I wanted to document a recurring issue after reboot with NVMe drives in USB enclosures on DGX Spark, and the practical workaround I ended up implementing to avoid data corruption — in case it helps others, or someone has a cleaner solution.


🧩 Observed problem

This system uses an mdadm RAID array (/dev/md0) mounted at /mnt/raid-modelos, built from two NVMe drives in USB enclosures.

  • On cold boot or normal hot-plug:

    • Devices negotiate correctly at USB 3.x (≥ 5000 Mbps)

    • RAID assembles and mounts without issues

  • After some reboots, intermittently:

    • The same devices enumerate as USB2 (480 Mbps)

    • Performance collapses

    • Assembling/mounting the RAID in this state is unsafe (timeouts, resets, corruption risk)

This looks like a USB enumeration / power / timing issue during boot, not thermal throttling and not an mdadm problem per se.
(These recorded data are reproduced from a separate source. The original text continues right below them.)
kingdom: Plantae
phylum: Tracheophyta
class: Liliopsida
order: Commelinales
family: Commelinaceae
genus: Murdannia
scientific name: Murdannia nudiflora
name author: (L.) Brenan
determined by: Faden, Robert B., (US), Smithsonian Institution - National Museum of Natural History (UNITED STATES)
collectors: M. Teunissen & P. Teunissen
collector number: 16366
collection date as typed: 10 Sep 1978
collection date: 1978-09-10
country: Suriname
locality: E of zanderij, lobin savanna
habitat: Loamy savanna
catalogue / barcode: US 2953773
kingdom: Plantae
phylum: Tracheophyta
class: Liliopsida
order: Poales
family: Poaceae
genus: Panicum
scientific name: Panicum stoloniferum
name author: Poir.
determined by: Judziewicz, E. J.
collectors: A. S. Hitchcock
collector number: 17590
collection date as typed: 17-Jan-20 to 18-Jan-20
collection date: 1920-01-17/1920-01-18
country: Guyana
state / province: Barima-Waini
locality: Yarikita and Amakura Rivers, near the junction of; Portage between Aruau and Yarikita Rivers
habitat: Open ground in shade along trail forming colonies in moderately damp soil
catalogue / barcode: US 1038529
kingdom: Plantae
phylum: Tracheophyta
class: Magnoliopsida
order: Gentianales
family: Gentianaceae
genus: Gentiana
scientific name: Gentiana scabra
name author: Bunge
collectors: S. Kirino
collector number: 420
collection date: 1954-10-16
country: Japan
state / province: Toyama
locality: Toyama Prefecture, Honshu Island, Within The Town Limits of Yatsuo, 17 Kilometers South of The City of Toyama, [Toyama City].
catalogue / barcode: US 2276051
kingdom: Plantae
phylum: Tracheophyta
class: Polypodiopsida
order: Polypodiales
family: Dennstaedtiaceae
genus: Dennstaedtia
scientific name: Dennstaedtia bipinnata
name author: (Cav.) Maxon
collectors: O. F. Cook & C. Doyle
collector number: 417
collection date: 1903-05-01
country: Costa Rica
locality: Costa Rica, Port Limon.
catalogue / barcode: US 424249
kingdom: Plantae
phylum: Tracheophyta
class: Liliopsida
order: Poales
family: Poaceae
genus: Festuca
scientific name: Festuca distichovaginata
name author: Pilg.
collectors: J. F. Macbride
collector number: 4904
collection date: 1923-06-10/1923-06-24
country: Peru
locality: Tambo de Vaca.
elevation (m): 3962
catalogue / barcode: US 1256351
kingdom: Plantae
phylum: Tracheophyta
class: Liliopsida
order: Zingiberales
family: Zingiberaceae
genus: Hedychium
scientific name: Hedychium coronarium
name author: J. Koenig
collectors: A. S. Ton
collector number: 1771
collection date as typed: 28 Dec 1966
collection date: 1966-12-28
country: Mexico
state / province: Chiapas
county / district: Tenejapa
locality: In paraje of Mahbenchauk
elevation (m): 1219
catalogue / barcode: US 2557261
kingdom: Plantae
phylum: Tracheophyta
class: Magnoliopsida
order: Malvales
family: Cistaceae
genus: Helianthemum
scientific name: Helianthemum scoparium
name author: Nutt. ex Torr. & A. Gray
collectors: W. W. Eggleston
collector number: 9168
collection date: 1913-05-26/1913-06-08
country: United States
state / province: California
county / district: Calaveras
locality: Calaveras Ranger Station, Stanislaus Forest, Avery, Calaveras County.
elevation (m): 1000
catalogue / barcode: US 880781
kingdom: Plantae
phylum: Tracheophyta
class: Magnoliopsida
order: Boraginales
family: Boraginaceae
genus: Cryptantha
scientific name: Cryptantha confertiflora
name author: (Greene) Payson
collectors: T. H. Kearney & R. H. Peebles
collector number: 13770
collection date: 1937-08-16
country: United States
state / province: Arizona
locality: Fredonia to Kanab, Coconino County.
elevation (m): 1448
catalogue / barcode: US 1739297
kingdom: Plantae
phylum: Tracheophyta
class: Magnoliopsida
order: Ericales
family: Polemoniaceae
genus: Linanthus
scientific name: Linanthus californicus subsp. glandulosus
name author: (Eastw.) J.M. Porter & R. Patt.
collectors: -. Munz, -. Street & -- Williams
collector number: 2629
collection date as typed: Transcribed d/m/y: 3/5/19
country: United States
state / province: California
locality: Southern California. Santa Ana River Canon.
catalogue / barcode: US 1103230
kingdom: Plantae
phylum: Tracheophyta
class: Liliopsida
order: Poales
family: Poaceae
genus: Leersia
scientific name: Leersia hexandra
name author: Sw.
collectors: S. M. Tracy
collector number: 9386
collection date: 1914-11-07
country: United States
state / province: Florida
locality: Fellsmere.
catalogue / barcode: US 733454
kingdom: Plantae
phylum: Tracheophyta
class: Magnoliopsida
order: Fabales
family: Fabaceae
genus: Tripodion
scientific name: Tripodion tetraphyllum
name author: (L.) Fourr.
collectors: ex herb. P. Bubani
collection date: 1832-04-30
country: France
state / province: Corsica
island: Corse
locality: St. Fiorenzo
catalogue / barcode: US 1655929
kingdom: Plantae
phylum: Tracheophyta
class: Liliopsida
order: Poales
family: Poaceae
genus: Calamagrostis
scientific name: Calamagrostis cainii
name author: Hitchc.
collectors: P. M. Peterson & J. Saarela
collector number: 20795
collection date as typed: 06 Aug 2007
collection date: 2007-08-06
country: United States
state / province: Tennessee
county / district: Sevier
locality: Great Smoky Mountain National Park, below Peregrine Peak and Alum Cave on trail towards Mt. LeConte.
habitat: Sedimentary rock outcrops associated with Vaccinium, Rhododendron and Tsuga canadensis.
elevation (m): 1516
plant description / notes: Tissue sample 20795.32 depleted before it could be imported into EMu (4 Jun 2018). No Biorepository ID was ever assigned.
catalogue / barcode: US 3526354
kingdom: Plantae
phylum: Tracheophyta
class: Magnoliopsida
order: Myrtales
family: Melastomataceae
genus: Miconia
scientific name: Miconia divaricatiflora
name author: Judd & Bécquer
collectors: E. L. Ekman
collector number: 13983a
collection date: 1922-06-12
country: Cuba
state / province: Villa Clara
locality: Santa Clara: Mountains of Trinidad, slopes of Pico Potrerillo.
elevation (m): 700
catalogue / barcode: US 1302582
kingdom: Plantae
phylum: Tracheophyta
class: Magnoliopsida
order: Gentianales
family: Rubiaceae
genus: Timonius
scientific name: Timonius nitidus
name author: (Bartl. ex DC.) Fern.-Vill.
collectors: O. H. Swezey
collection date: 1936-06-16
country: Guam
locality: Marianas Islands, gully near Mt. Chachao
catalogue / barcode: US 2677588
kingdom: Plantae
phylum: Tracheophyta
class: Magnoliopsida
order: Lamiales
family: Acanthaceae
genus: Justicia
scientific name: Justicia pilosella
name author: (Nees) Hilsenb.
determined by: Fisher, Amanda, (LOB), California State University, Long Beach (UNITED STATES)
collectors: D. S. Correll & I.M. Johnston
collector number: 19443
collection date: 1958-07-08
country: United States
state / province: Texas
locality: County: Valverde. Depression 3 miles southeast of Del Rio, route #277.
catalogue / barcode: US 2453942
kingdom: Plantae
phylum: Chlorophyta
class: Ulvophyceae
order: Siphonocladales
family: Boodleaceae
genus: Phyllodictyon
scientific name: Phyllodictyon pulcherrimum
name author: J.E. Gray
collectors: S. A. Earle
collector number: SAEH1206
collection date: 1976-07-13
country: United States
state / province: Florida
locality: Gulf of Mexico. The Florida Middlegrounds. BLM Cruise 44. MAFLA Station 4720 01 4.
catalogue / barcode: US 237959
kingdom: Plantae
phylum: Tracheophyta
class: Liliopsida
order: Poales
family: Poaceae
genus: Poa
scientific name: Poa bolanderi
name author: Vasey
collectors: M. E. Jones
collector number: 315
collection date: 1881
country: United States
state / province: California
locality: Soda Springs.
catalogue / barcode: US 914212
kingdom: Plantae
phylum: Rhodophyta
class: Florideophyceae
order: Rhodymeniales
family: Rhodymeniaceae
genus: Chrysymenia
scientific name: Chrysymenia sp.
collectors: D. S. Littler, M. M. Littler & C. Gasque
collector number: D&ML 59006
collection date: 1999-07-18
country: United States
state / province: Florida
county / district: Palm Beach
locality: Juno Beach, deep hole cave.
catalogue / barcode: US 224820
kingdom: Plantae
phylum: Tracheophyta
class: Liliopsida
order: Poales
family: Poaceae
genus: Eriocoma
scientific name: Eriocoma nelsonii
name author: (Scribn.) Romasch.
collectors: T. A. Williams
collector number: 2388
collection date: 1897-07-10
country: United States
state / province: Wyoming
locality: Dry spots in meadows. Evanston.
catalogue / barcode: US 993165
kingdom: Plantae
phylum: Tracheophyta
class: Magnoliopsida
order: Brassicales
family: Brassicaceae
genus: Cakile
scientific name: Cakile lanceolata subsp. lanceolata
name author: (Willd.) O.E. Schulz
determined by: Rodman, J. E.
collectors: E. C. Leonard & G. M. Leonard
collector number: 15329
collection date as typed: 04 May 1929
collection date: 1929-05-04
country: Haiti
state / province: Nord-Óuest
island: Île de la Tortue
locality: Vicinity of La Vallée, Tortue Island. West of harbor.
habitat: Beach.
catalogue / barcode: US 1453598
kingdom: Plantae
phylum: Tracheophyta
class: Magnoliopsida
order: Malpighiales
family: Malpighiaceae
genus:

🛡️ Implemented solution (defensive)

I decided to never mount the RAID unless both disks negotiate at least USB3 speed.

High-level behavior:

  • The RAID is only assembled and mounted if all member devices report ≥ 5000 Mbps

  • If, after reboot, devices show up as USB2:

    • ❌ RAID is not assembled

    • ❌ Nothing is mounted

    • ✅ System remains in a safe, non-corrupting state

Everything is automated via udev + systemd.


🔧 How it works (summary)

  1. udev detects the USB devices by stable by-id / serial

  2. udev triggers a systemd service

  3. A small control script:

    • checks actual link speed via /sys/.../speed

    • if speed ≥ threshold:

      • mdadm --assemble

      • mount /mnt/raid-modelos

    • otherwise:

      • leaves the array stopped and unmounted

🛠️ Daily commands

sudo raid-modelos status   # RAID + USB speed + mount status
sudo raid-modelos ensure   # safe mount (USB >= threshold)
sudo raid-modelos start    # forced mount (not recommended)
sudo raid-modelos stop && sync

Quick diagnostics:

lsusb -t
cat /proc/mdstat
mdadm --detail /dev/md0
findmnt /mnt/raid-modelos


📁 Key files involved

  • Main control script:
    /usr/local/sbin/raid-modelos

  • Config (USB speed threshold, by-id, waits):
    /etc/raid-modelos.conf

  • udev rule:
    /etc/udev/rules.d/99-raid-modelos.rules

  • systemd service:
    /etc/systemd/system/raid-modelos-ensure.service

  • mdadm config:
    /etc/mdadm/mdadm.conf

  • fstab entry with noauto


⚙️ Useful tuning knobs

MIN_USB_SPEED_MBPS=5000   # default
MIN_USB_SPEED_MBPS=0      # allow mount even at 480 Mbps (NOT recommended)
WAIT_PARTITIONS_SEC=...


❓ Open question

Has anyone found a better or more root-cause solution to prevent, after reboot:

  • USB-C / USB4 / Thunderbolt devices

  • from falling back to USB2 (480 Mbps)?

I’d be especially interested in experience with:

  • kernel / xHCI parameters

  • power-management quirks

  • USB enclosure firmware differences

  • USB4 vs TB3/TB4 behavior

  • cleaner ways to delay USB enumeration during boot

The current approach is safe and works well, but it’s clearly a defensive workaround rather than a true fix.
Any insight or alternative approach would be very welcome.